[Dataset records]

──────────────────────────────

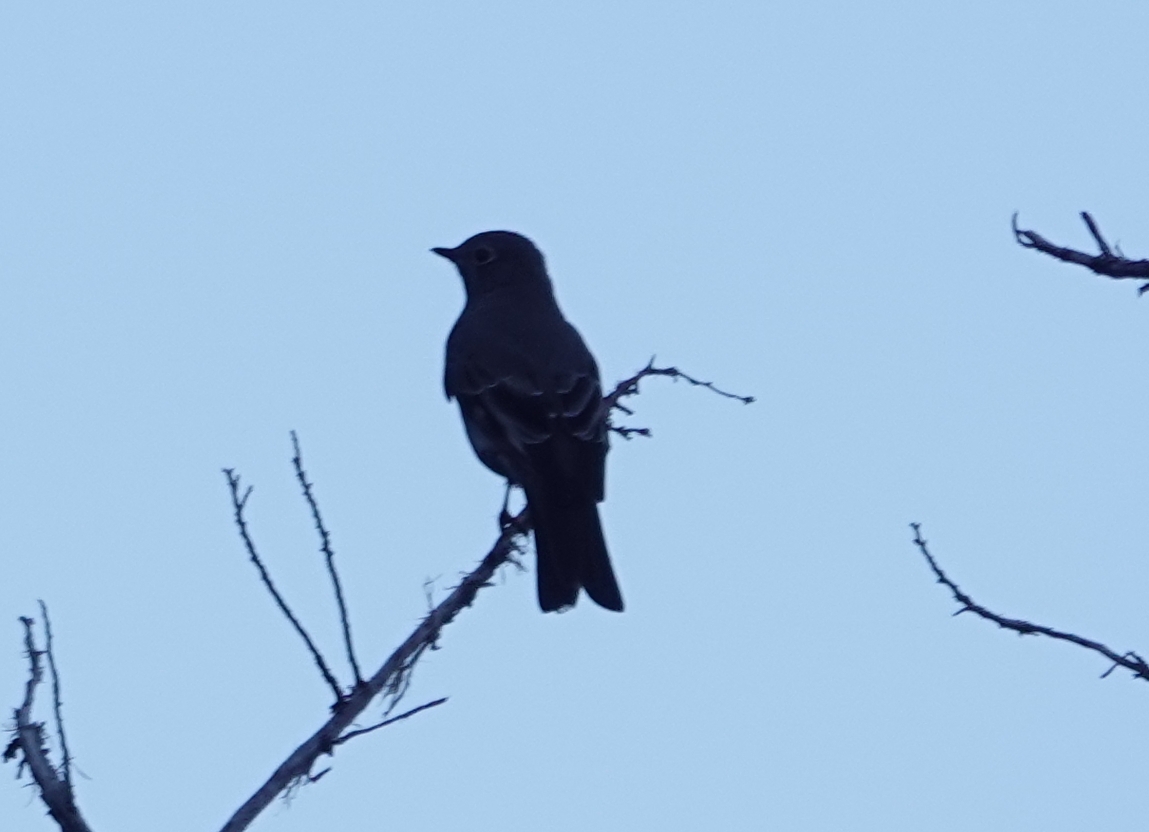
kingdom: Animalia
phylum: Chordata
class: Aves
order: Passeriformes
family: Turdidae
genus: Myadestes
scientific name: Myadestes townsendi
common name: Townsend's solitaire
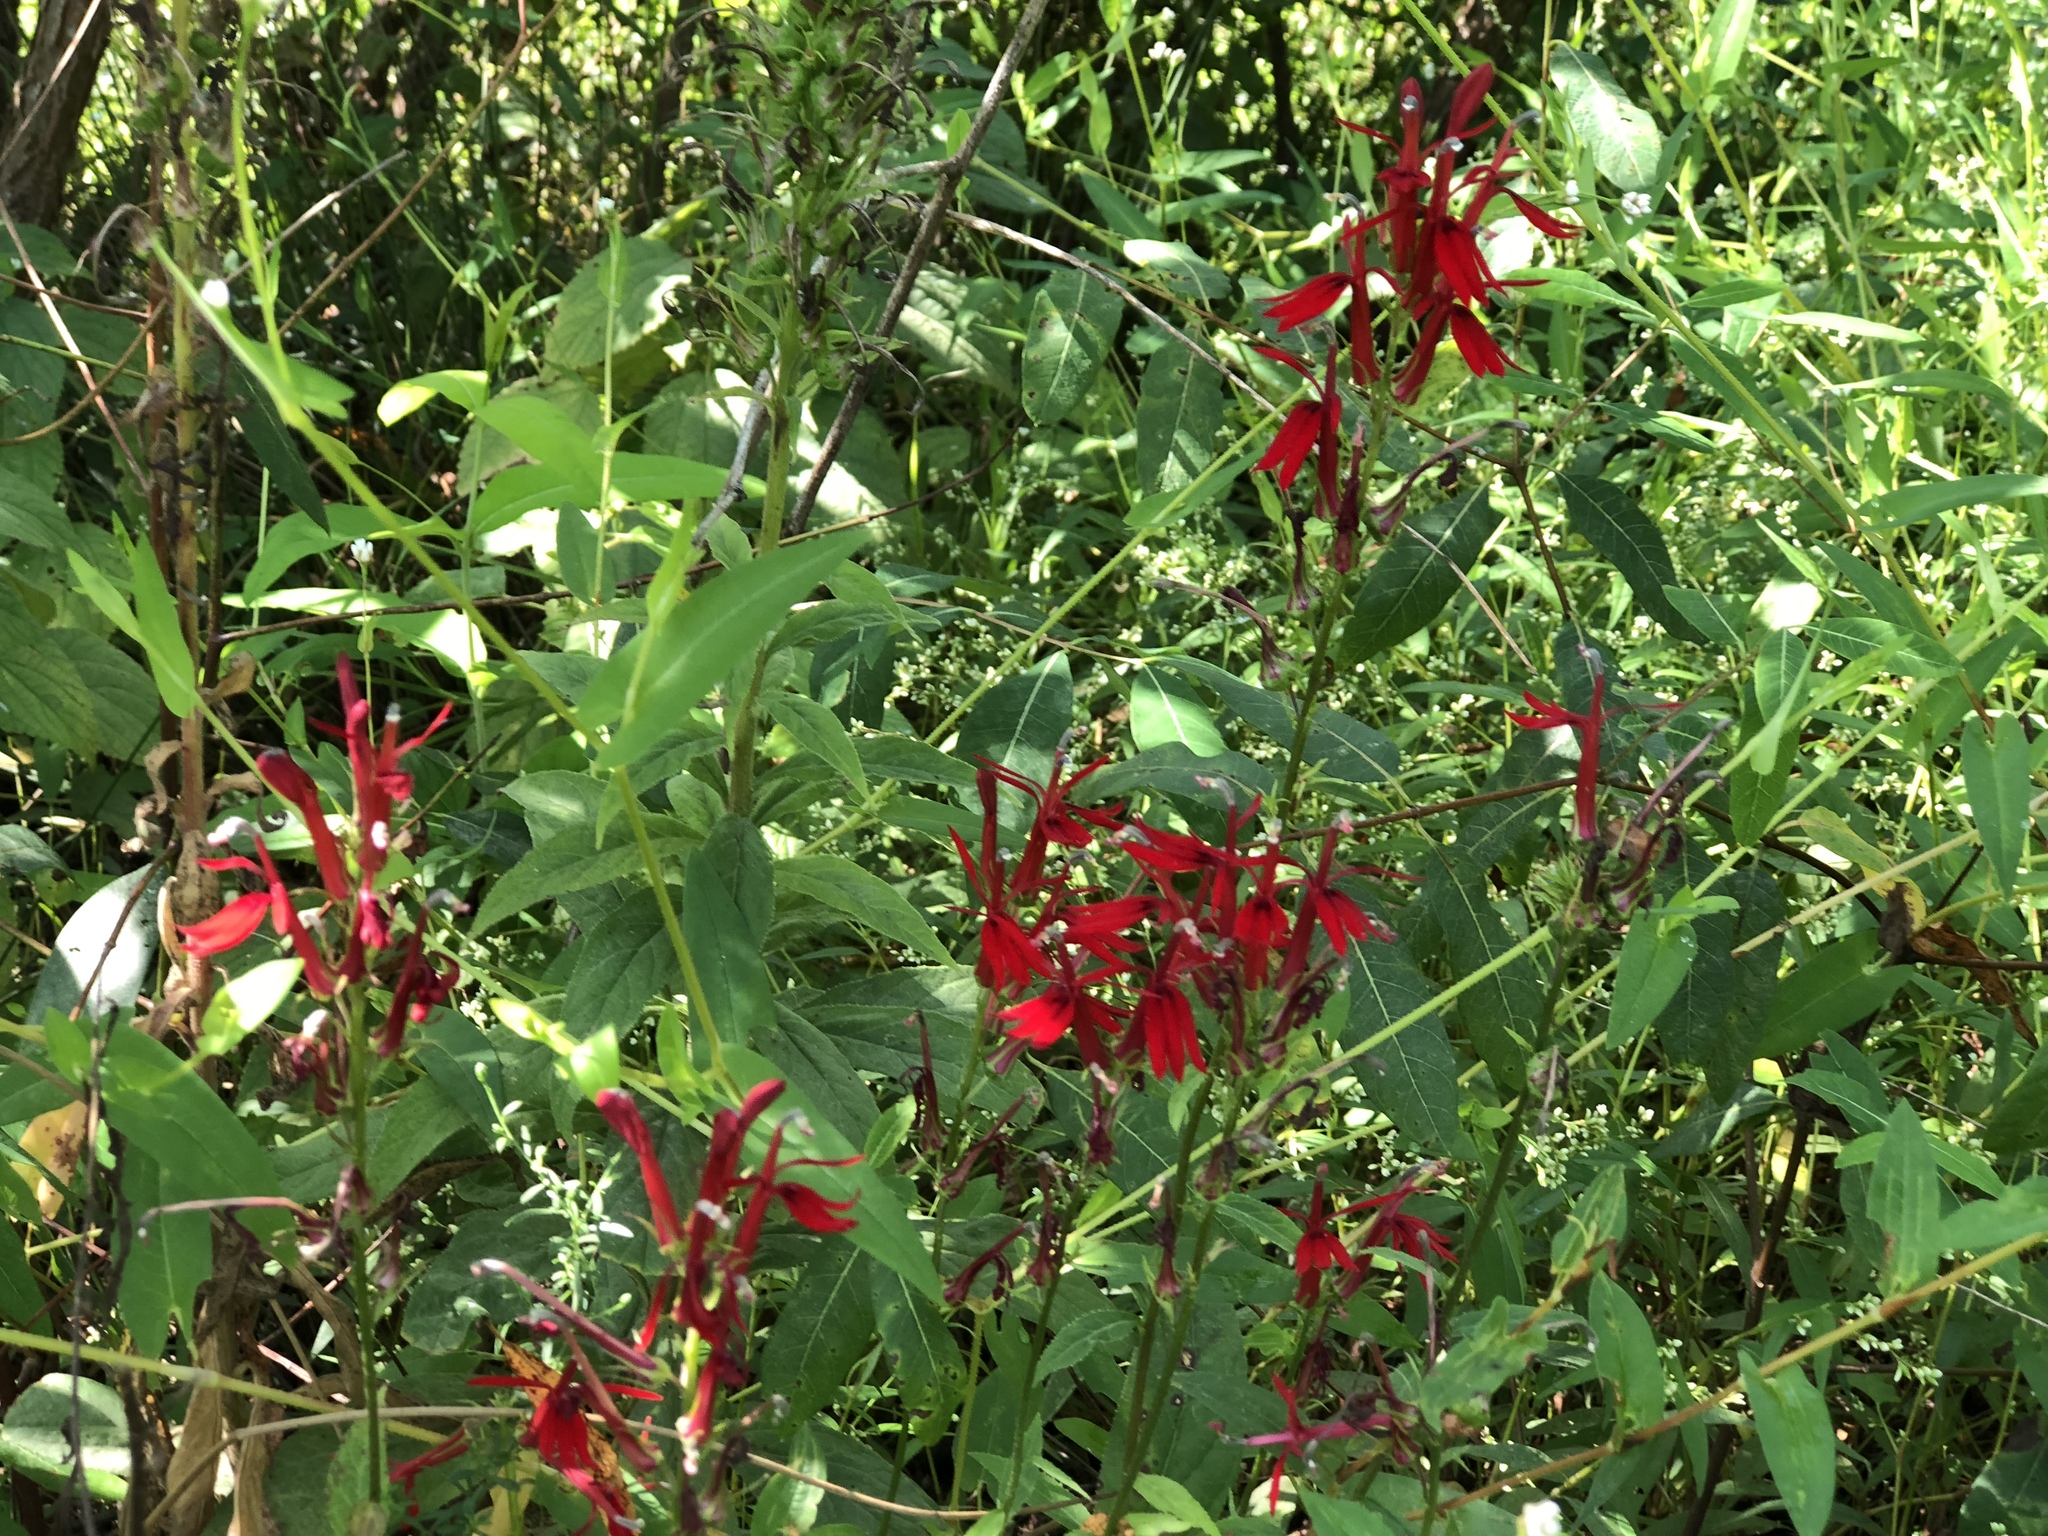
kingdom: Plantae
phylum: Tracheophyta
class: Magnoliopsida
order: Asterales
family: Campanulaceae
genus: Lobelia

──────────────────────────────

• **Problem**
Convert the data above into a two-column CSV with the headers rank and value. Give each taxonomic level and its name one row, with each in its own quoted field, line breaks replaced by spaces, and the pictures omitted.

• **Response for this exercise**
rank,value
"kingdom:","Animalia"
"phylum:","Chordata"
"class:","Aves"
"order:","Passeriformes"
"family:","Turdidae"
"genus:","Myadestes"
"scientific name:","Myadestes townsendi"
"common name:","Townsend's solitaire"
"kingdom:","Plantae"
"phylum:","Tracheophyta"
"class:","Magnoliopsida"
"order:","Asterales"
"family:","Campanulaceae"
"genus:","Lobelia"